Historical population
| Census | Pop. | Note | %± |
| 1910 | 207 |  | — |
| 1920 | 121 |  | −41.5% |
| 1930 | 66 |  | −45.5% |
| 1940 | 38 |  | −42.4% |
| 1950 | 9 |  | −76.3% |
| 1960 | 5 |  | −44.4% |
| 1970 | 7 |  | 40.0% |
| 1980 | 9 |  | 28.6% |
| 1990 | 4 |  | −55.6% |
| 2000 | 1 |  | −75.0% |
| 2010 | 4 |  | 300.0% |
| 2020 | 6 |  | 50.0% |
U.S. Decennial Census

===2010 census===
As of the census of 2010, there were 4 people, 3 households, and 0 families residing in the town. The population density was 44.4 PD/sqmi. There were 3 housing units at an average density of 33.3 /sqmi. The racial makeup of the town was 100.0% White.

There were 3 households, of which 100.0% were non-families. 66.7% of all households were made up of individuals.

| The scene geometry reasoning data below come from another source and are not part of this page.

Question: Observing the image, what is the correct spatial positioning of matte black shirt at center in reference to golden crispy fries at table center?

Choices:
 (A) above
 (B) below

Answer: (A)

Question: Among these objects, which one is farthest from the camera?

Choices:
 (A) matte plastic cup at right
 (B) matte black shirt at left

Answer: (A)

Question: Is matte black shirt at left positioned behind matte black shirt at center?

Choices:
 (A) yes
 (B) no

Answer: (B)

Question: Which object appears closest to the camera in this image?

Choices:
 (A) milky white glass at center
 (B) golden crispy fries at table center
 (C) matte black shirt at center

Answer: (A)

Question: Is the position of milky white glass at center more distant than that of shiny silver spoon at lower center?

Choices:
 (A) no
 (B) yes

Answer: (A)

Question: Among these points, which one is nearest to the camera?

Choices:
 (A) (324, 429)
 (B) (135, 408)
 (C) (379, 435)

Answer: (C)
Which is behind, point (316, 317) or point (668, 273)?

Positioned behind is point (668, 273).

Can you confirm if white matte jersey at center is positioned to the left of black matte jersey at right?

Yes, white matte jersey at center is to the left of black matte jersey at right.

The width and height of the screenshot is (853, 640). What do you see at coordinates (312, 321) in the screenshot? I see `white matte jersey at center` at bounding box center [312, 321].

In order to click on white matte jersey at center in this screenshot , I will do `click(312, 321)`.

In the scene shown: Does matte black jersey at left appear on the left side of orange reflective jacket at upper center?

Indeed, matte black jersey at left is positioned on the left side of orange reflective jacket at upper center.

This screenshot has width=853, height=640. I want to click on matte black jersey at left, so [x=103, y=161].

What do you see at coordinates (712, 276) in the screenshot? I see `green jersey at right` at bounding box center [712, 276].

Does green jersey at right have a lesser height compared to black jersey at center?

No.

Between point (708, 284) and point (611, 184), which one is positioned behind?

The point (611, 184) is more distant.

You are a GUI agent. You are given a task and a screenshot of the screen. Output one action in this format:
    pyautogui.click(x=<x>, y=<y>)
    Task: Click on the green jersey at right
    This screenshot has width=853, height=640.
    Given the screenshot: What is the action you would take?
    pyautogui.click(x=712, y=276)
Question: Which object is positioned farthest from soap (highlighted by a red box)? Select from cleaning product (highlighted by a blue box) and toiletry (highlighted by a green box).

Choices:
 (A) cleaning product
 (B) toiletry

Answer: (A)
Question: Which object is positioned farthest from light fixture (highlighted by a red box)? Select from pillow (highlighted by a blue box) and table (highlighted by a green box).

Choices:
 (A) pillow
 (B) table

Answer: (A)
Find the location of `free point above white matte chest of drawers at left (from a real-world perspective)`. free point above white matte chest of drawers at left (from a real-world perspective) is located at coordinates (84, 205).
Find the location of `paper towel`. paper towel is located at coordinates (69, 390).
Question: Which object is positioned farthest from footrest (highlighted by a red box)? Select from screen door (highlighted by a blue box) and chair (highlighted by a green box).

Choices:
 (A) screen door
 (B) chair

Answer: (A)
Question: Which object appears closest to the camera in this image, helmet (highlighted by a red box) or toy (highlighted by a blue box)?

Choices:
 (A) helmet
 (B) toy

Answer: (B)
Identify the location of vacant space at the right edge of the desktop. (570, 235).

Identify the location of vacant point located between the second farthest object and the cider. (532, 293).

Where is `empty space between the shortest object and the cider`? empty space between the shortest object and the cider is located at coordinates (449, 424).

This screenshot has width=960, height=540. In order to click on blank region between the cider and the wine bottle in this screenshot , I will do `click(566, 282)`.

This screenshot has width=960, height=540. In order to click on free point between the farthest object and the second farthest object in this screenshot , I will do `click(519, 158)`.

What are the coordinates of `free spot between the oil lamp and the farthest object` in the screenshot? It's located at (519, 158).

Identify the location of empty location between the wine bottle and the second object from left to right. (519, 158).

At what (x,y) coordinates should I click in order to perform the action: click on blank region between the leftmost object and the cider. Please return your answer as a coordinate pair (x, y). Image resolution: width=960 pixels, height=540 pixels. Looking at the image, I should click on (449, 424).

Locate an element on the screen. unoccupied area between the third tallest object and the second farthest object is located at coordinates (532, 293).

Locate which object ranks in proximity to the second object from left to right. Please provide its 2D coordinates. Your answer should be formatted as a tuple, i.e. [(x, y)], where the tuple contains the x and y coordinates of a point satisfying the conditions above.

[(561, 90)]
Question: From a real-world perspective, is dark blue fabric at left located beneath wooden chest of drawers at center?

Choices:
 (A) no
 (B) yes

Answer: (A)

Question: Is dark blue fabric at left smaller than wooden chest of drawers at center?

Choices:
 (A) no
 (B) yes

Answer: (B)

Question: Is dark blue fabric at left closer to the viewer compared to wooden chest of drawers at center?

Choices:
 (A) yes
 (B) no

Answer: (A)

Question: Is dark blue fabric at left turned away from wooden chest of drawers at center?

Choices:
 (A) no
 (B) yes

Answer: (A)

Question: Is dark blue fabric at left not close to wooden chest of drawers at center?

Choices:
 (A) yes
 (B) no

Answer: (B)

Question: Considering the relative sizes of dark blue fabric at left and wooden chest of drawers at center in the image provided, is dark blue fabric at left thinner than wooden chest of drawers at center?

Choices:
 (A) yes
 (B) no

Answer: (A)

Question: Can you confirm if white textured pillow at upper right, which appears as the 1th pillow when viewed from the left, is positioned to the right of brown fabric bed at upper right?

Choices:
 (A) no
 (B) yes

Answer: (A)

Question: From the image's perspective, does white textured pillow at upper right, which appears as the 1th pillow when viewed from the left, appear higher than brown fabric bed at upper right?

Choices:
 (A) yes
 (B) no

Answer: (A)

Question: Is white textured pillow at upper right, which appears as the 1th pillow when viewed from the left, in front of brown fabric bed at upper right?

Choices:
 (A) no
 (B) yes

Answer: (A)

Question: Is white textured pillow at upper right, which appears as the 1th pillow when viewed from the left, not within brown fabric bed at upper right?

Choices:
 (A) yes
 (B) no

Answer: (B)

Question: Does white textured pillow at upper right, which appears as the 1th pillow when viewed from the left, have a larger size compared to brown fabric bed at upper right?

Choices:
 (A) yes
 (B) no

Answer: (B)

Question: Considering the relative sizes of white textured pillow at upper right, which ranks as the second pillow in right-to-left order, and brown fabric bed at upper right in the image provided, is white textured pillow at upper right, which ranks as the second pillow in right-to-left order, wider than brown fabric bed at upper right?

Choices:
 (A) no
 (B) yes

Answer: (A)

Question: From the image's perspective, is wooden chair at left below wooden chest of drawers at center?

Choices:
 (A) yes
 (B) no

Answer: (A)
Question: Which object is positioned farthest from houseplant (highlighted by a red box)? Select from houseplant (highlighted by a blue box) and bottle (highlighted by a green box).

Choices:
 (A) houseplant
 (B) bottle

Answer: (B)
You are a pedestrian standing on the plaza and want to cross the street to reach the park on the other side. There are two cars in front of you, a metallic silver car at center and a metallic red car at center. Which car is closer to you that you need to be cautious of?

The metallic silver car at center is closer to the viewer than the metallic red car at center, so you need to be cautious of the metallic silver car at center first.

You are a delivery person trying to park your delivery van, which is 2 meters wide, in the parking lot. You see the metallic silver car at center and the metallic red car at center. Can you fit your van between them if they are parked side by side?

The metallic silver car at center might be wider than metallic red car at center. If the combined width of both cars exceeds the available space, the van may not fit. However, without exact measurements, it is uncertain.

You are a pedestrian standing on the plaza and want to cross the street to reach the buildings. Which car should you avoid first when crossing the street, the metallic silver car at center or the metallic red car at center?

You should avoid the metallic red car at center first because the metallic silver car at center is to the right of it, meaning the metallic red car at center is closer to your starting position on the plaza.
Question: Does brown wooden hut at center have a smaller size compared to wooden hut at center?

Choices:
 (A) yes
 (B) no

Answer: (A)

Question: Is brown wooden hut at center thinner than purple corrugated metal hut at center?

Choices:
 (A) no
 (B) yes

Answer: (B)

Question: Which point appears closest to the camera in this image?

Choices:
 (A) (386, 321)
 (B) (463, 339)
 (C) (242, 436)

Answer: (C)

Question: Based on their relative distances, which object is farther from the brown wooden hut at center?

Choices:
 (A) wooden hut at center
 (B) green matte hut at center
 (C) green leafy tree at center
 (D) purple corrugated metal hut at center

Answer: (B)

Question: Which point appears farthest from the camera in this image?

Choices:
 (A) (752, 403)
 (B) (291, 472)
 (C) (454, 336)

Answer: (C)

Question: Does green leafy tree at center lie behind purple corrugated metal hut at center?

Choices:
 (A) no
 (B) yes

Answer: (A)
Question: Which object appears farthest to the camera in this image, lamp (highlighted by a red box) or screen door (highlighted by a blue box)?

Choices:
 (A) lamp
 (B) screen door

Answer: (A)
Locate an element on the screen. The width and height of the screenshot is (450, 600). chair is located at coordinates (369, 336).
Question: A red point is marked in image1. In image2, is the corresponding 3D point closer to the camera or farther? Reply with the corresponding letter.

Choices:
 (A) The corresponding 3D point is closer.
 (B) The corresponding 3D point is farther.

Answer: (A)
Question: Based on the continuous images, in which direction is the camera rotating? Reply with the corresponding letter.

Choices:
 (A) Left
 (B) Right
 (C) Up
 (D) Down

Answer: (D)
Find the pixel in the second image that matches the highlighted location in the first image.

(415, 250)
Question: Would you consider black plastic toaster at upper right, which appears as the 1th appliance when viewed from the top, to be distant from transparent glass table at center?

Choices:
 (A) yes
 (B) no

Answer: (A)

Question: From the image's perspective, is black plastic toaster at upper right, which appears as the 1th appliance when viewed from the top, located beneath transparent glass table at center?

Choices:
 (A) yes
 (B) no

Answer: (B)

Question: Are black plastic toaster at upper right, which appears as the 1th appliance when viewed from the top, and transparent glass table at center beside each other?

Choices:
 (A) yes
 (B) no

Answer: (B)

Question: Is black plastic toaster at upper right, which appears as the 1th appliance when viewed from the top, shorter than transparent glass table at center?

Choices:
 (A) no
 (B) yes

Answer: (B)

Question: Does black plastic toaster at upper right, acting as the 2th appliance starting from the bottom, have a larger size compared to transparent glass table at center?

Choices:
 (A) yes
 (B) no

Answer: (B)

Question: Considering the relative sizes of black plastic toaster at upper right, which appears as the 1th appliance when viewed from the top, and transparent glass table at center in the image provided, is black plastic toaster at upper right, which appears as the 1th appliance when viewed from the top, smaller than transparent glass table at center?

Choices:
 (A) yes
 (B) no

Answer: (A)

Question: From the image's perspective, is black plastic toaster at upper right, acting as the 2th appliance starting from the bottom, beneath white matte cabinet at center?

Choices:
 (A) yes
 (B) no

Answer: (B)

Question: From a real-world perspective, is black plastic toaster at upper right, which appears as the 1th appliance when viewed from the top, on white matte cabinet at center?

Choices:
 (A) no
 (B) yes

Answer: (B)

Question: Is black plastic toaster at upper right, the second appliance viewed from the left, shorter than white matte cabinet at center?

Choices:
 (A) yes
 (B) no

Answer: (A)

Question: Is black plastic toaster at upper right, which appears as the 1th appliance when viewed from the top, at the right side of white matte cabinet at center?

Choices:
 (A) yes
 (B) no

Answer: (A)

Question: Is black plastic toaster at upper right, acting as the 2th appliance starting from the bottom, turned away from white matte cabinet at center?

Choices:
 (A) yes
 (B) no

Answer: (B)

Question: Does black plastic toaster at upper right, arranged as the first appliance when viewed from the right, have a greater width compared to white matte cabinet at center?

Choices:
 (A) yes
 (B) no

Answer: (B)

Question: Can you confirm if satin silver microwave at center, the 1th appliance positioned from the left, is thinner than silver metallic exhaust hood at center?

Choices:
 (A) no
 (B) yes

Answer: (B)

The average household size was 1.33.

The median age in the town was 59.5 years. 100% of residents were between the ages of 45 and 64. The gender makeup of the town was 50.0% male and 50.0% female.

===2000 census===
For the 2000 census, only one person resided in Lost Springs, Wyoming. According to the United States Census Bureau, the town is one of only four places in the United States to have a population of one person. Since 2000, the population of Monowi, Nebraska, also fell to one. However, Lost Springs mayor Leda Price claims the census was inaccurate and that Lost Springs had four residents in 2000. By 2009, the population had dropped to three. According to the 2010 census, the population was four.

==Education==
Lost Springs is included within Converse County School District Number 1.